Please copy word for word the part of the article on New Jersey's growing Hispanic population starting at "At the municipal" and ending at "North Bergen (70.9%).".

■ PAGE EXTRACT
═══
October 13th, 2021 by

This summer, the Colombian flag was raised at City Hall in Jersey City. The city held flag raising ceremonies to celebrate the independence of several Latin American countries.

This summer, the Colombian flag was raised at City Hall in Jersey City. The city held flag raising ceremonies to celebrate the independence of several Latin American countries. Photo credit: Bailey Lawrence

Some of my favorite stories are the ones my grandparents tell me about their journey from Bolivia to the U.S.—about finding their first jobs, struggling to “fit in,” and raising a family of six in a North Jersey suburb. Stories about finding a sense of community in an unfamiliar place.

My grandfather often reminds me that he would not be where he is today if not for other South American immigrants—as well as New Jersey and Pennsylvania natives—who helped him build a home, learn English, and ultimately attend Rutgers University (the first in a long line of Rutgers alumni). 

Neighbors and relationships like these form the social and economic foundations of an increasing number of communities across the country. Indeed, following the recent release of 2020 United States Census Bureau data, both national policy organizations and popular media outlets highlighted the increasing diversity of the U.S. population (as well as the diminishing size of the country’s white population). According to a New Jersey Future article published in September, diversity in the Garden State is similarly growing. New Jersey’s overall diversity index—the probability that two randomly selected individuals will be members of different racial groups—increased from 59.3% in 2010 to 65.7% in 2020.

Latinx population growth has significantly contributed to such burgeoning diversity, both nationally and statewide. In 2020, “people of Hispanic origin” constituted the second largest racial or ethnic group in the U.S., and one of the fastest-growing racial and ethnic groups in the country. Only Asian Americans grew at a faster rate between 2010 and 2020 (35.6% vs. 23%), according to The Brookings Institution. 

During the same decade, New Jersey’s Hispanic population grew by nearly half a million people (447,431), which equates to a growth rate of 28.8% between 2010 and 2020 (compared to the state’s overall population growth rate of 5.7%).

The Hispanic population also increased in all 21 New Jersey counties. While Hudson County maintained its plurality-Hispanic status, Passaic County shifted from plurality non-Hispanic white to plurality-Hispanic.

At the municipal level, the Hispanic population increased in all but 32 of New Jersey’s 565 municipalities. Among these municipalities, 23 contain an outright Hispanic majority, including seven whose Hispanic populations constitute 70% or more of their overall populations—Perth Amboy (83.2% Hispanic), Union City (82.4%), Dover (77.0%), West New York (75.8%), Victory Gardens (74.9%), Passaic (73.1%), and North Bergen (70.9%).

Additionally, 39 New Jersey municipalities are now plurality-Hispanic, compared to 25 municipalities in 2010. Among these municipalities, 15 attained plurality-Hispanic status in 2020, including Trenton, the state capital and home of New Jersey Future.

While we should certainly celebrate the growth of New Jersey’s Latinx population, the state’s increasing diversity should not invite complacency. Diversity alone is less valuable in a society in which Black and brown people still lack access to resources and opportunities—a society in which we still fail to equitably distribute power and ensure ownership in communities of color. This Hispanic Heritage Month—and every month—we must recognize that diversity is merely the starting point.
═══
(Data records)
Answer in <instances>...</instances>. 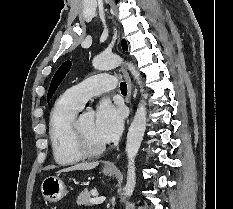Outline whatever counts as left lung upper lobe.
Returning <instances> with one entry per match:
<instances>
[{
	"label": "left lung upper lobe",
	"instance_id": "left-lung-upper-lobe-1",
	"mask_svg": "<svg viewBox=\"0 0 233 209\" xmlns=\"http://www.w3.org/2000/svg\"><path fill=\"white\" fill-rule=\"evenodd\" d=\"M122 49L126 51L128 49L127 43L125 40H122ZM71 68V62L66 61L64 62L56 71V73L53 76V79L50 84V88L47 94V101L50 100L52 97L53 93L56 91L58 88L59 84L61 81L65 78L66 74L68 73L69 69Z\"/></svg>",
	"mask_w": 233,
	"mask_h": 209
}]
</instances>
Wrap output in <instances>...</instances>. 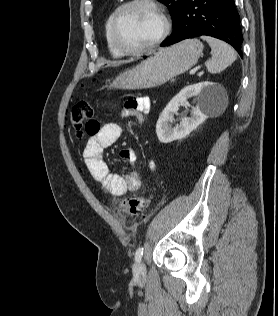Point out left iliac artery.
Segmentation results:
<instances>
[{
  "instance_id": "1",
  "label": "left iliac artery",
  "mask_w": 278,
  "mask_h": 316,
  "mask_svg": "<svg viewBox=\"0 0 278 316\" xmlns=\"http://www.w3.org/2000/svg\"><path fill=\"white\" fill-rule=\"evenodd\" d=\"M143 252H144V248L143 247H139L137 250H136V253H135V260L137 262L141 261V258L143 256Z\"/></svg>"
}]
</instances>
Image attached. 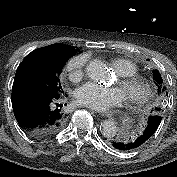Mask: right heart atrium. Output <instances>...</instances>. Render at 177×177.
I'll return each instance as SVG.
<instances>
[{
  "instance_id": "obj_1",
  "label": "right heart atrium",
  "mask_w": 177,
  "mask_h": 177,
  "mask_svg": "<svg viewBox=\"0 0 177 177\" xmlns=\"http://www.w3.org/2000/svg\"><path fill=\"white\" fill-rule=\"evenodd\" d=\"M86 64V55H77L72 57L66 64V71L69 79L73 82L80 81L85 74Z\"/></svg>"
}]
</instances>
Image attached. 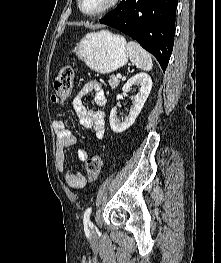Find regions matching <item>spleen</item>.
Returning a JSON list of instances; mask_svg holds the SVG:
<instances>
[{"instance_id": "spleen-1", "label": "spleen", "mask_w": 221, "mask_h": 263, "mask_svg": "<svg viewBox=\"0 0 221 263\" xmlns=\"http://www.w3.org/2000/svg\"><path fill=\"white\" fill-rule=\"evenodd\" d=\"M127 53L130 61L135 64L139 69L150 71L153 67L152 59L137 42L130 41L127 43Z\"/></svg>"}]
</instances>
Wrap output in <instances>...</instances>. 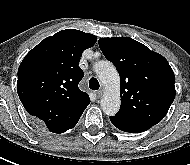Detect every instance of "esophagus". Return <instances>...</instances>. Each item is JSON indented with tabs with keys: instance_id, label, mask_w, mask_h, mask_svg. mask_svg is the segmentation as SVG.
Listing matches in <instances>:
<instances>
[{
	"instance_id": "obj_1",
	"label": "esophagus",
	"mask_w": 190,
	"mask_h": 165,
	"mask_svg": "<svg viewBox=\"0 0 190 165\" xmlns=\"http://www.w3.org/2000/svg\"><path fill=\"white\" fill-rule=\"evenodd\" d=\"M102 93H103V90L100 89V90L95 92V95H96L97 98H100L102 96Z\"/></svg>"
}]
</instances>
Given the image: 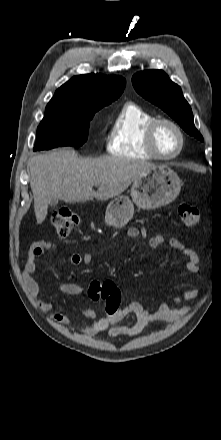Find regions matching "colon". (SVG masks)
I'll list each match as a JSON object with an SVG mask.
<instances>
[{"mask_svg": "<svg viewBox=\"0 0 221 440\" xmlns=\"http://www.w3.org/2000/svg\"><path fill=\"white\" fill-rule=\"evenodd\" d=\"M178 212L185 227L195 228L199 225L200 212L196 207L183 204L179 206ZM51 221L57 234L65 237L79 225L80 217L68 208H60L53 212ZM88 296L93 301H104V320L109 321L112 315H119L121 292L114 281H92L89 286Z\"/></svg>", "mask_w": 221, "mask_h": 440, "instance_id": "colon-1", "label": "colon"}]
</instances>
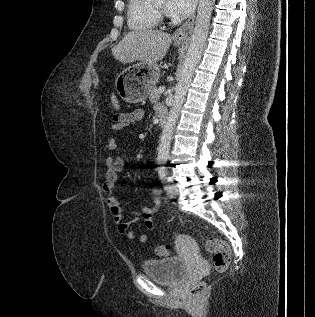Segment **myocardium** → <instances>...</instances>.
Here are the masks:
<instances>
[{"label":"myocardium","mask_w":315,"mask_h":317,"mask_svg":"<svg viewBox=\"0 0 315 317\" xmlns=\"http://www.w3.org/2000/svg\"><path fill=\"white\" fill-rule=\"evenodd\" d=\"M155 10H156V12H157V14H158V16H159L160 19L165 18V14H164V12H163L162 9H160V8H158V7H155Z\"/></svg>","instance_id":"f54148a6"}]
</instances>
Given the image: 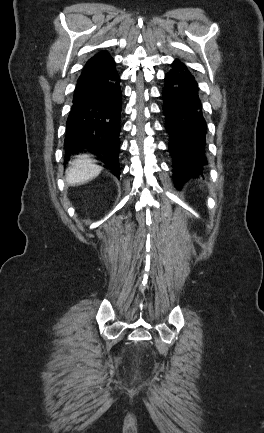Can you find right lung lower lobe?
I'll return each instance as SVG.
<instances>
[{"label": "right lung lower lobe", "instance_id": "1", "mask_svg": "<svg viewBox=\"0 0 264 433\" xmlns=\"http://www.w3.org/2000/svg\"><path fill=\"white\" fill-rule=\"evenodd\" d=\"M121 90L115 62L99 52L85 64L66 122V156L87 149L119 177Z\"/></svg>", "mask_w": 264, "mask_h": 433}]
</instances>
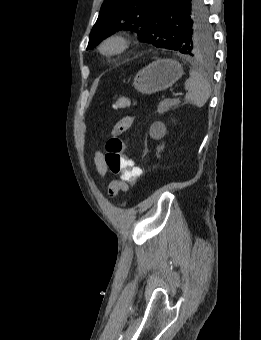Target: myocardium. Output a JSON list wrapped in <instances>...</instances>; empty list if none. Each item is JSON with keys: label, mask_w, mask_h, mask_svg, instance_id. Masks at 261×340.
<instances>
[{"label": "myocardium", "mask_w": 261, "mask_h": 340, "mask_svg": "<svg viewBox=\"0 0 261 340\" xmlns=\"http://www.w3.org/2000/svg\"><path fill=\"white\" fill-rule=\"evenodd\" d=\"M131 44L129 36L115 32L106 36L99 44L98 51L105 57H115L125 52Z\"/></svg>", "instance_id": "f54148a6"}]
</instances>
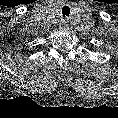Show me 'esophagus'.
I'll use <instances>...</instances> for the list:
<instances>
[{
	"label": "esophagus",
	"instance_id": "obj_1",
	"mask_svg": "<svg viewBox=\"0 0 118 118\" xmlns=\"http://www.w3.org/2000/svg\"><path fill=\"white\" fill-rule=\"evenodd\" d=\"M66 26H67V25L65 24V22H61V23L59 24V27H60L61 30H65Z\"/></svg>",
	"mask_w": 118,
	"mask_h": 118
}]
</instances>
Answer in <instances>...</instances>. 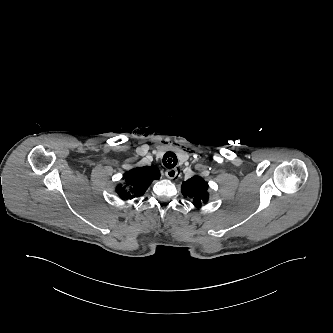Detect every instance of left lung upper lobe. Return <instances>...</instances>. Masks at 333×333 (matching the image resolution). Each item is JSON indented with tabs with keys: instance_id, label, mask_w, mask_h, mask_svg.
Listing matches in <instances>:
<instances>
[{
	"instance_id": "obj_1",
	"label": "left lung upper lobe",
	"mask_w": 333,
	"mask_h": 333,
	"mask_svg": "<svg viewBox=\"0 0 333 333\" xmlns=\"http://www.w3.org/2000/svg\"><path fill=\"white\" fill-rule=\"evenodd\" d=\"M207 189L208 183L199 176L192 177L183 182L181 186L183 196L191 198L193 204L197 207L208 201L209 194L207 193Z\"/></svg>"
}]
</instances>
═══
■ RESPONSE TO THE EXERCISE
At the municipal level, the Hispanic population increased in all but 32 of New Jersey’s 565 municipalities. Among these municipalities, 23 contain an outright Hispanic majority, including seven whose Hispanic populations constitute 70% or more of their overall populations—Perth Amboy (83.2% Hispanic), Union City (82.4%), Dover (77.0%), West New York (75.8%), Victory Gardens (74.9%), Passaic (73.1%), and North Bergen (70.9%).